International commercial aircraft manufacturer, The Boeing Company (BA - Analyst Report) once again reported strong 2013 deliveries making it the world’s biggest plane maker for the second straight year. The aerospace major reported record jet deliveries for 2013, beating its own projection, driven by strong commercial numbers. The heightened deliveries were also a function of an increased production rate.
Boeing’s commercial delivery of 648 planes during 2013 accelerated 7.8% year over year thanks to robust 787 Dreamliner deliveries, which showed no slowing down even in the face of a series of technical glitches. The year-end figure is likely to beat deliveries of its main European rival Airbus, which has set a target of 620 deliveries in 2013. Airbus is scheduled to report its annual orders and deliveries on Jan 13.

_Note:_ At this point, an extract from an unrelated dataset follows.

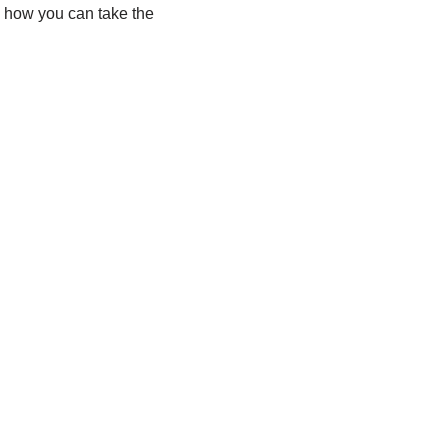
ate how you can take the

Boeing dispatched a record number of 737 and 777 airplanes, representing growth of 6% and 18%, respectively, year over year. Notably, deliveries of the company’s much talked about Dreamliner soared 41.3%. In 2013, the company booked 1,531 gross commercial orders, up 14% from the prior year aided by huge orders from the Dubai Airshow held in November.
During the fourth quarter, Boeing delivered 172 jets compared with 165 deliveries in the comparable period last year. During the quarter, the 737 model continued to be the pillar of Boeing’s strength in the commercial airplane sector with deliveries of 110 airplanes, followed by its 777 and 787 models with 25 deliveries each. In the year-earlier period, the company delivered 105 units of the 737, 21 units of the 777 model and 23 units of 787.
Meanwhile, Boeing’s deliveries in the defense and space business numbered 52 in the fourth quarter and 171 in 2013 compared with 35 in the fourth quarter of 2012 and 154 in 2012. In 2013, numbering among the total deliveries were 48 F/A-18E/F and EA-18G fighter jets, 44 Chinook helicopters, and 37 Apache helicopters. The company also delivered 14 units of F-15, 11 P-8, 10 C-17 and 7 Satellites.
The gradual recovery in the global economy is bringing in a steady improvement in passenger and freight traffic. This is amply reflected in Boeing’s swelling order book. After dominating the Dubai Air Show with orders worth $101.5 billion, Boeing looks to be in an advantageous position when compared to archrival Airbus.
Recently, Boeing successfully resolved a crucial labor conflict by signing a deal with the members of the International Association of Machinists and Aerospace Workers last Friday, related to its new 777X aircraft production. With a 51% vote, the workers grudgingly approved of an eight-year contract extension that assures production of Boeing’s 777X aircraft in the Puget Sound area of Washington. This new agreement, which is effective through 2024, is in addition to the existing contract running through 2016.
The vote ensured that Boeing will be able to maintain its manufacturing operations at its commercial hub. As a result Boeing will not only avoid the risk of building new facilities and training a workforce for 777X production elsewhere but also considerably control costs.
At the same time, we are cautious of the headwinds in the global airline industry and cutbacks in the U.S. defense budget that have certainly shaken the confidence of many investors. The threat of sequestration has created significant planning difficulties for the customers and the aerospace industry at large.
Boeing currently has a Zacks Rank #3 (Hold). Better-ranked stocks from the sector include General Dynamics Corp. (GD - Analyst Report), Lockheed Martin Corp. (LMT - Analyst Report) and Northrop Grumman Corp. (NOC - Analyst Report), all with a Zacks Rank #2 (Buy).